Ia menambahkan, mitigasi bencana menjadi kunci untuk mencegah jatuhnya korban harta dan jiwa akibat banjir
Rahmad berharap, BWSS II dan Pemko Medan benar-benar serius mencegah kerusakan kawasan sempadan sungai dan ekosistem sungai.
“BWSS II Dan Pemko Medan Lakukan Pembiaran Terhadap Bangunan Gedung Yang Melakukan Penyempitan Sungai Hingga Menyebabkan Banjir Di Kota Medan,” Pungkasnya.

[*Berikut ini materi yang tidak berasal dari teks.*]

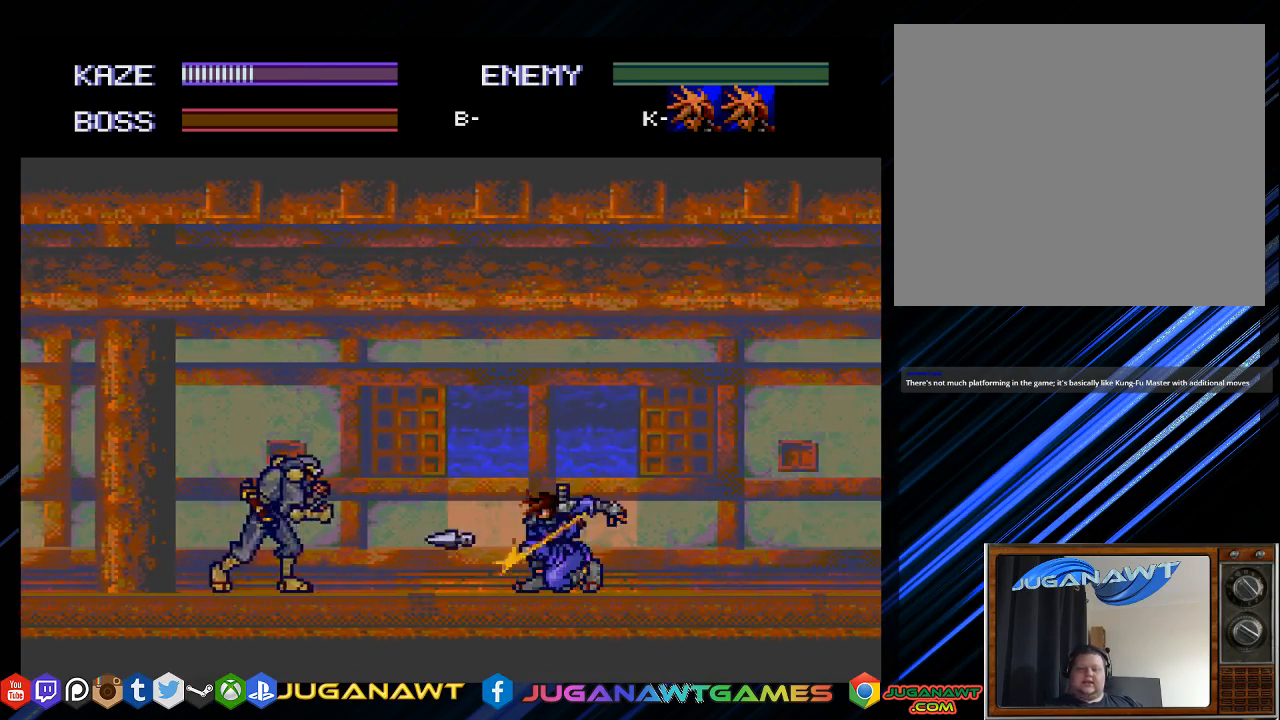
{"buttons": ["DPAD_LEFT"], "left_stick": "center", "right_stick": "center", "events": [[83, "CROSS", "up"], [167, "CROSS", "down"], [283, "CROSS", "up"], [383, "CROSS", "down"], [417, "DPAD_DOWN", "up"], [483, "CROSS", "up"]]}
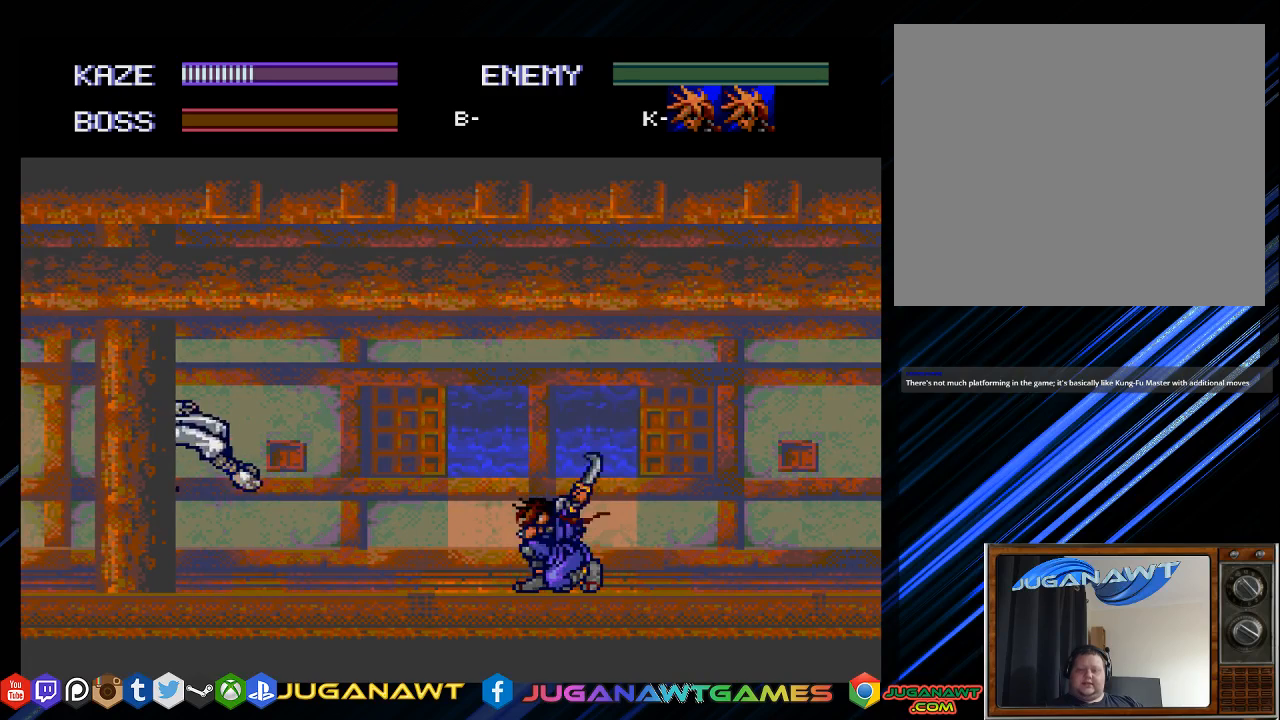
{"buttons": ["DPAD_RIGHT"], "left_stick": "center", "right_stick": "center", "events": [[183, "DPAD_LEFT", "up"], [250, "DPAD_RIGHT", "down"]]}
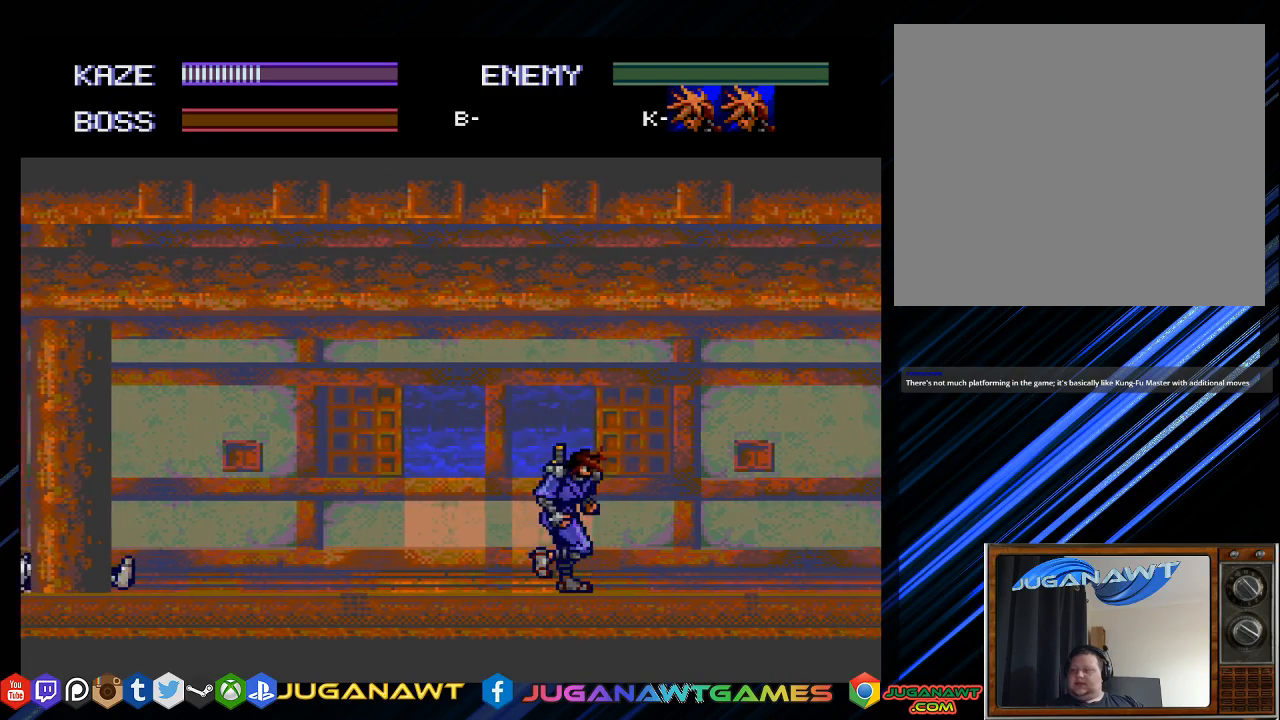
{"buttons": ["DPAD_UP", "DPAD_RIGHT"], "left_stick": "center", "right_stick": "center", "events": [[83, "DPAD_UP", "down"]]}
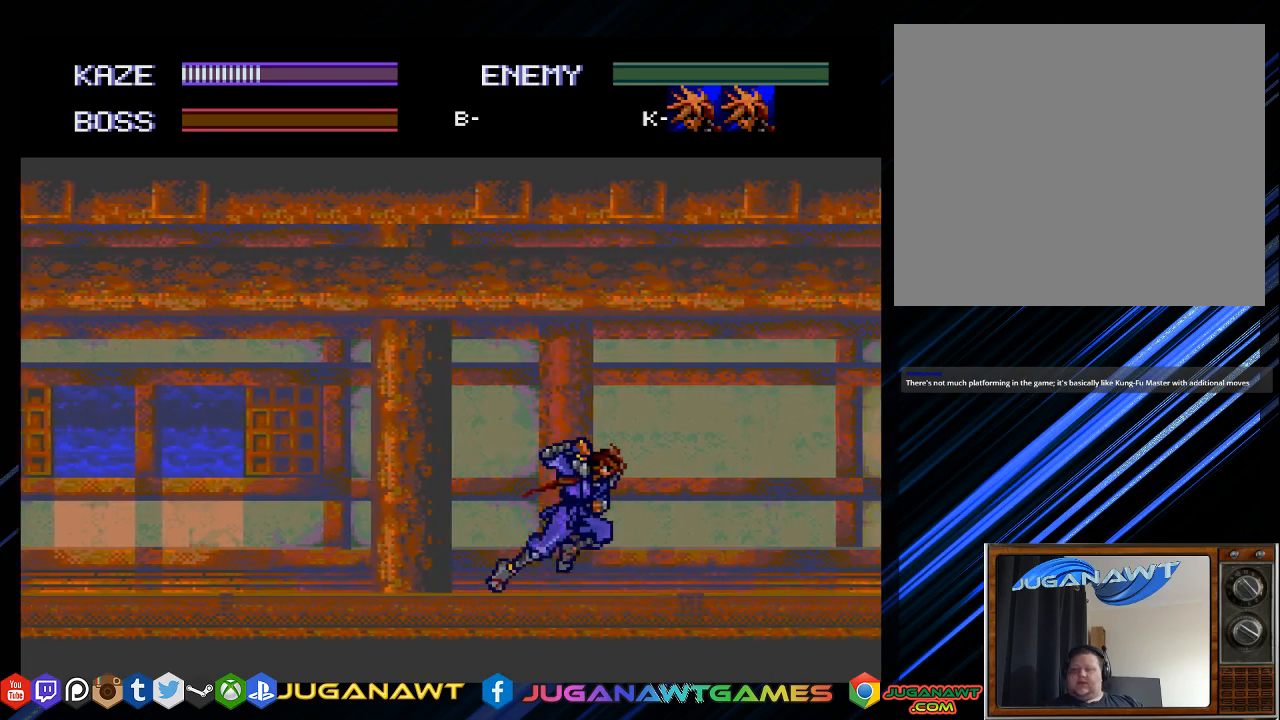
{"buttons": ["DPAD_UP", "DPAD_RIGHT"], "left_stick": "center", "right_stick": "center", "events": []}
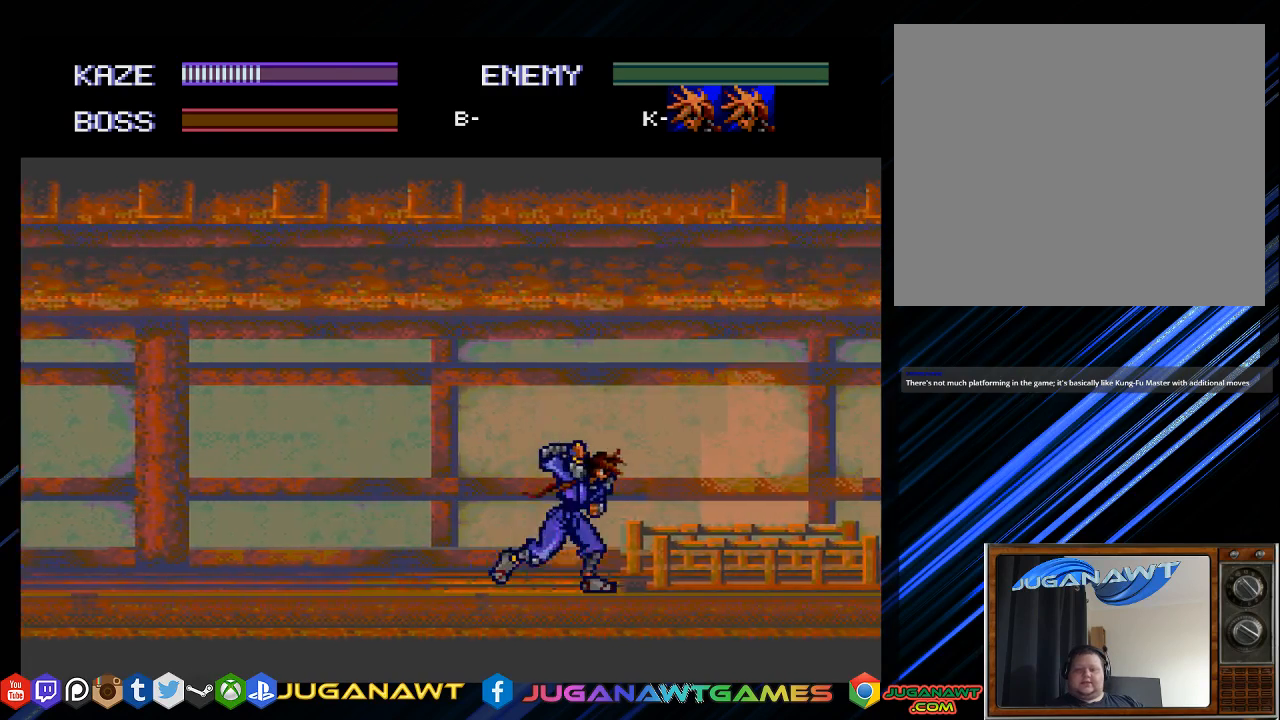
{"buttons": ["DPAD_UP", "DPAD_RIGHT"], "left_stick": "center", "right_stick": "center", "events": []}
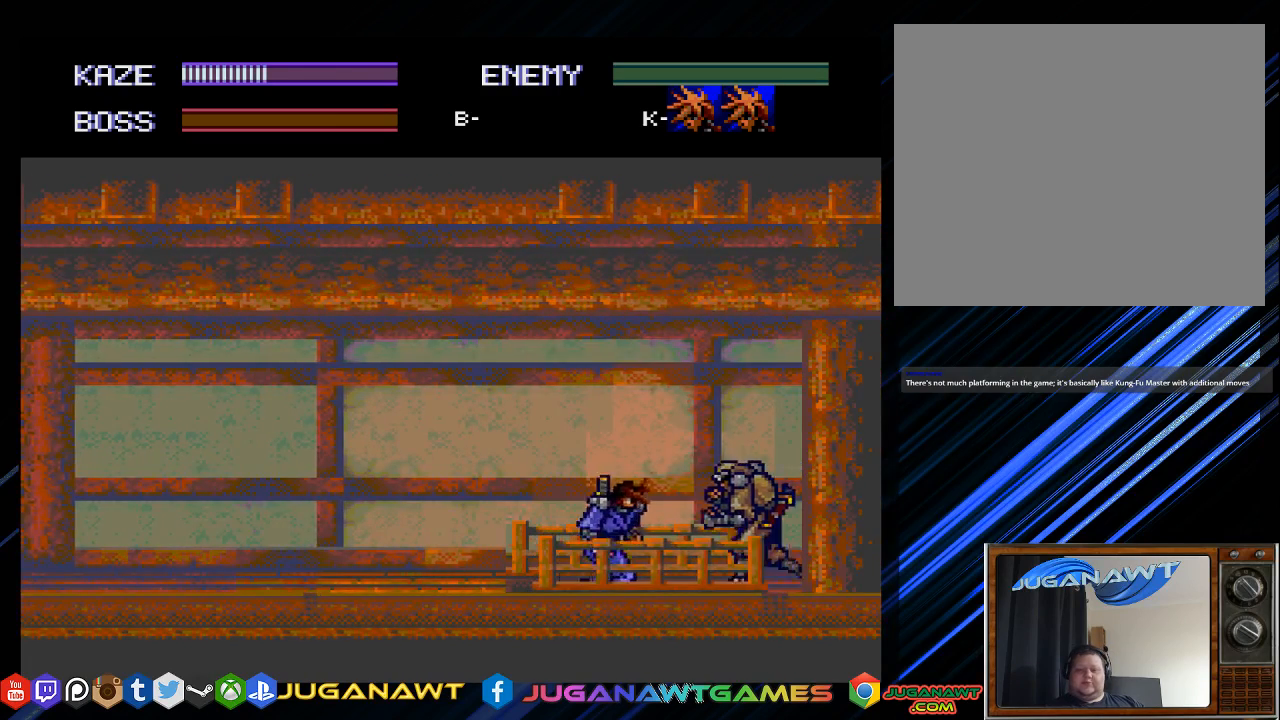
{"buttons": ["CROSS"], "left_stick": "center", "right_stick": "center", "events": [[133, "DPAD_UP", "up"], [200, "DPAD_RIGHT", "up"], [267, "CROSS", "down"], [367, "CROSS", "up"], [467, "CROSS", "down"]]}
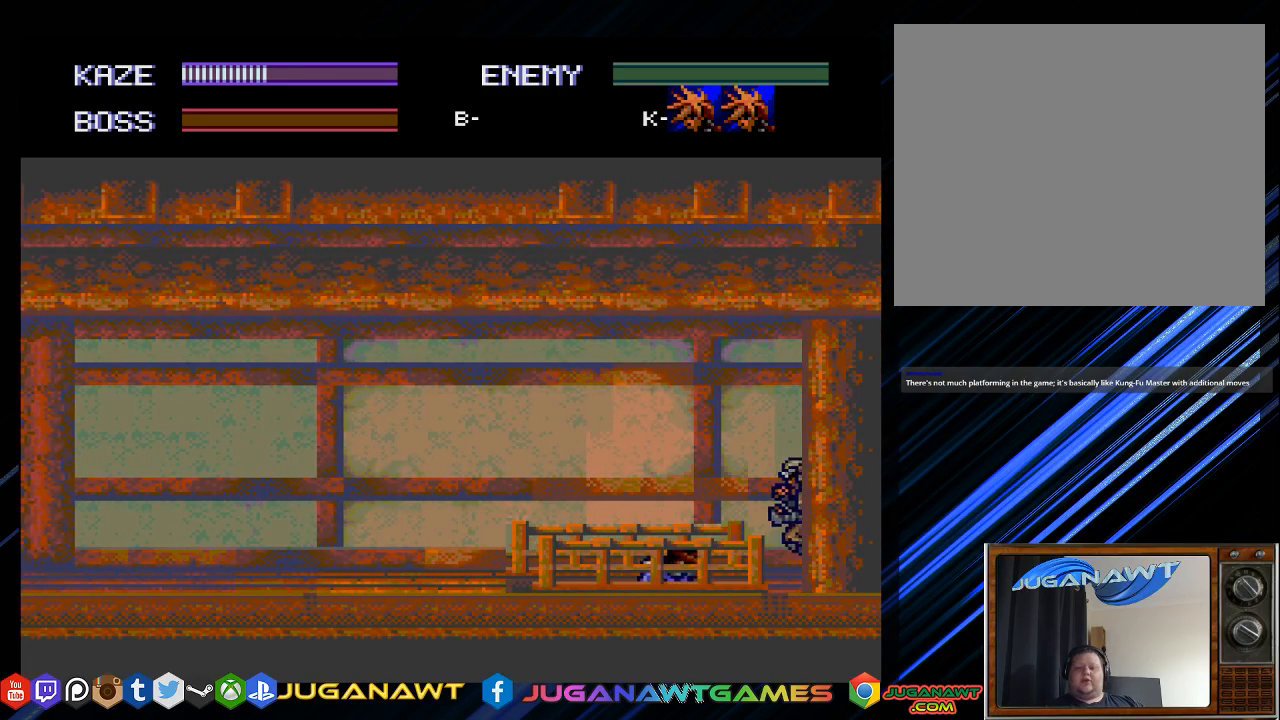
{"buttons": ["DPAD_RIGHT"], "left_stick": "center", "right_stick": "center", "events": [[67, "CROSS", "up"], [67, "DPAD_RIGHT", "down"], [183, "CROSS", "down"], [267, "CROSS", "up"]]}
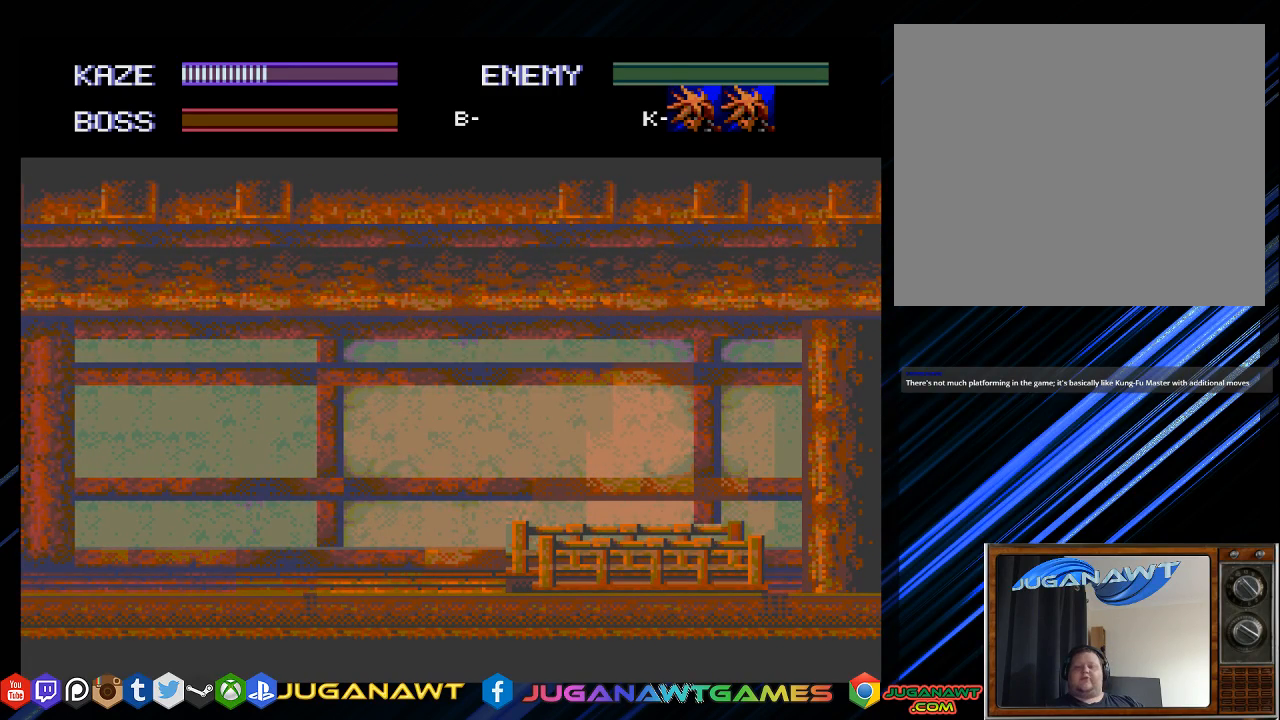
{"buttons": ["DPAD_RIGHT"], "left_stick": "center", "right_stick": "center", "events": [[317, "CROSS", "down"], [450, "CROSS", "up"]]}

Penyebab Penyempitan Aliran Sungai:
1. Bangunan Ilegal di Bantaran Sungai:
– Rumah, warung, atau pabrik dibangun di pinggir sungai, mengurangi lebar sungai.
2. Sedimentasi & Endapan Lumpur:
– Erosi tanah, sampah, dan lumpur menumpuk di dasar sungai, mengurangi kapasitas.
–
3. Jembatan & Infrastruktur Tak Ramah Lingkungan:
– Pilar jembatan, gorong-gorong, atau bendungan yang menyempitkan aliran dan menghambat arus.
4. Alih Fungsi Kawasan Sempadan Sungai
– Hutan, sawah, atau rawa di sekitar sungai diubah jadi beton, mengurangi resapan air.
5. Sampah & Limbah:
– Sampah plastik, ranting, dan limbah industri menyumbat sungai.